The trouble is that, given the number of company failures expected in coming months, the cost of that support may run into billions of pounds.
Part of the blame for this has to lie with the energy regulator, Ofgem, which stands accused of having allowed too many of these “keep your fingers crossed” operators to enter the market.
As Martin Young, sector analyst at the investment bank Investec, put it in a note to clients this morning: “More suppliers could fail in the near future.
“Wholesale prices are a contributing factor, but previous light touch entry requirements and monitoring have also contributed.
“Ofgem has tightened up via the Supplier Licensing Review, but the fox was already in the hen house.
“The energy transition needs strong, profitable suppliers who can industrialise decarbonisation of heat, and bring forward innovative products.”
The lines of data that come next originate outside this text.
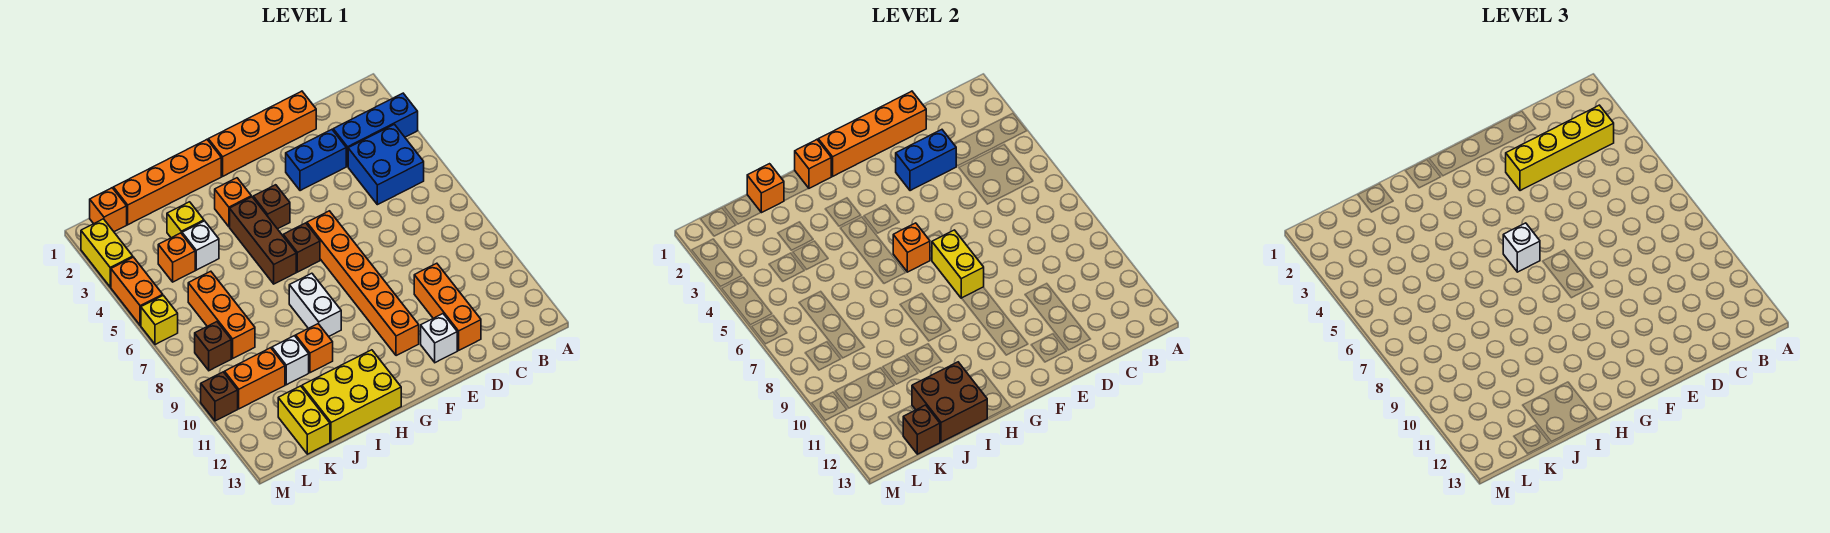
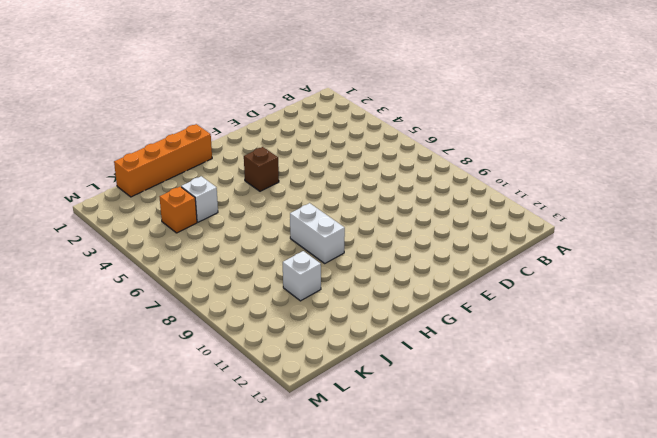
none -> blue 1x3 brick [333,93,418,166]
none -> blue 2x2 brick [348,124,424,205]
none -> orange 1x4 brick [208,91,316,176]
none -> blue 1x2 brick [286,130,346,191]

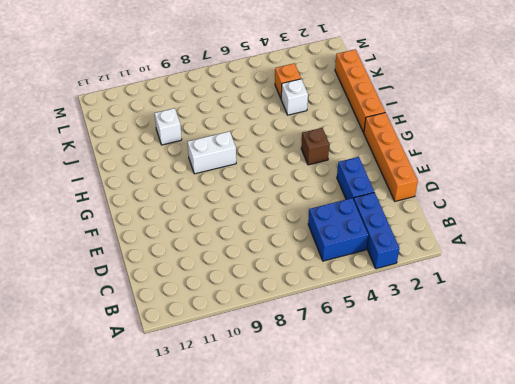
none -> orange 1x3 brick [414,263,481,350]
none -> white 1x1 brick [421,314,457,363]
none -> orange 1x6 brick [307,211,419,356]
none -> brown 1x1 brick [283,223,320,272]

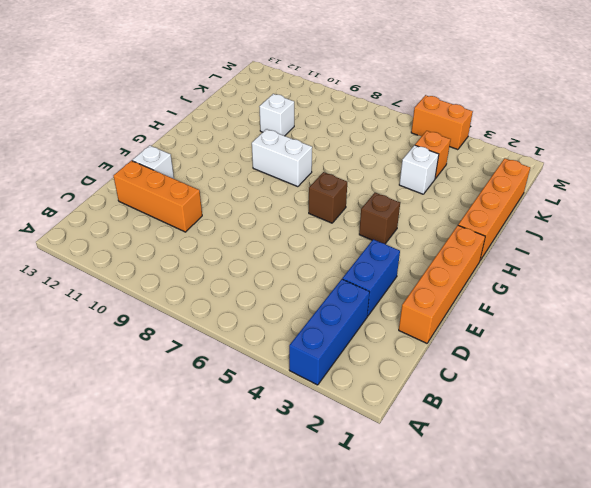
none -> blue 2x2 brick [348,124,424,205]
none -> orange 1x6 brick [307,211,419,356]
none -> orange 1x1 brick [215,178,251,227]
none -> brown 1x3 brick [230,197,296,284]

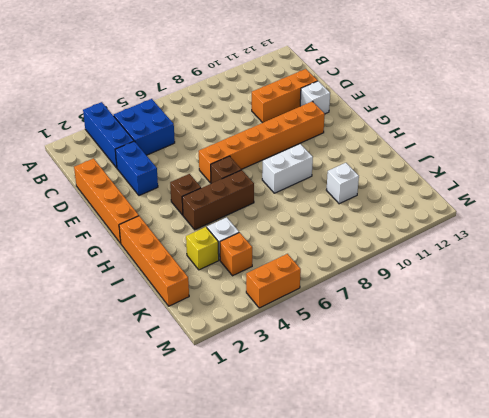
none -> orange 1x1 brick [215,178,251,227]
none -> yellow 2x3 brick [302,350,401,442]
none -> orange 1x1 brick [296,324,333,373]
none -> orange 1x3 brick [188,271,255,358]

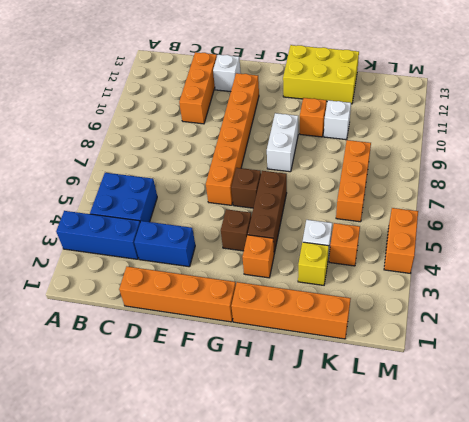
none -> orange 1x2 brick [225,348,285,409]
none -> yellow 1x2 brick [278,386,330,454]
none -> orange 1x1 brick [90,188,127,232]
none -> brown 1x1 brick [195,322,231,371]

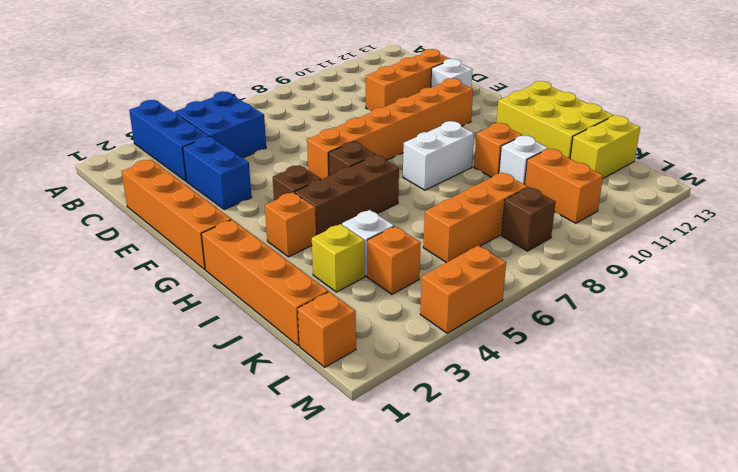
none -> yellow 1x2 brick [81,219,133,287]
none -> yellow 1x1 brick [141,295,178,345]
none -> brown 1x1 brick [201,372,238,421]
none -> orange 1x4 brick [818,91,926,176]

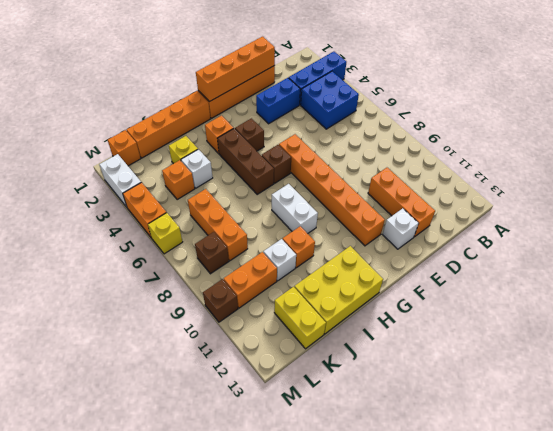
white 1x2 brick [99,154,141,207] -> yellow 1x2 brick [81,219,133,287]
none -> blue 1x2 brick [896,130,956,191]
none -> yellow 1x2 brick [932,230,984,298]
none -> orange 1x1 brick [893,223,930,272]
none -> orange 1x1 brick [795,140,831,188]

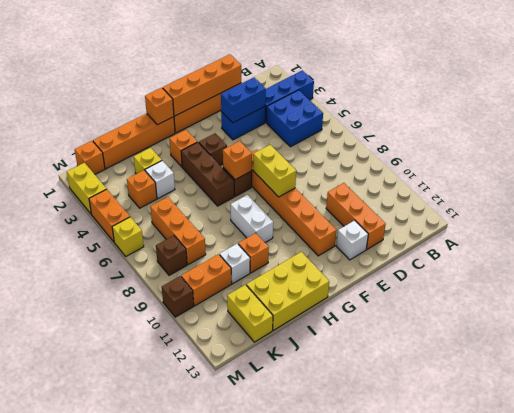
none -> brown 2x2 brick [912,362,987,442]
none -> orange 1x1 brick [747,164,784,213]
none -> brown 1x1 brick [903,405,940,454]
none -> yellow 1x4 brick [1506,105,1614,191]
He said Ofgem should drop so-called opt-in/opt-out switching proposals where households on more expensive tariffs are offered a simple method of switching to a cheaper tariff and consumers who haven’t switched supplier for a while are automatically moved to a competitive new contract.
The irony is that the big energy companies will emerge stronger from this crisis.
For years, they were pilloried by some sections of the media and by politicians such as Ed Miliband – the first politician to propose an energy price cap – for allegedly ripping off consumers.
Their insistence that they charged more because they were being responsible and buying energy in advance fell on deaf ears.
Instead, politicians and the regulator urged households to switch suppliers regularly, encouraging the rise of the “keep your fingers crossed” players.
People used to moan about the vast profits made by some banks until the financial crisis taught us that, if there is one thing worse than a profitable lender, it is an unprofitable one.
If this crisis teaches the public that the same also applies to energy companies, it will be no bad thing.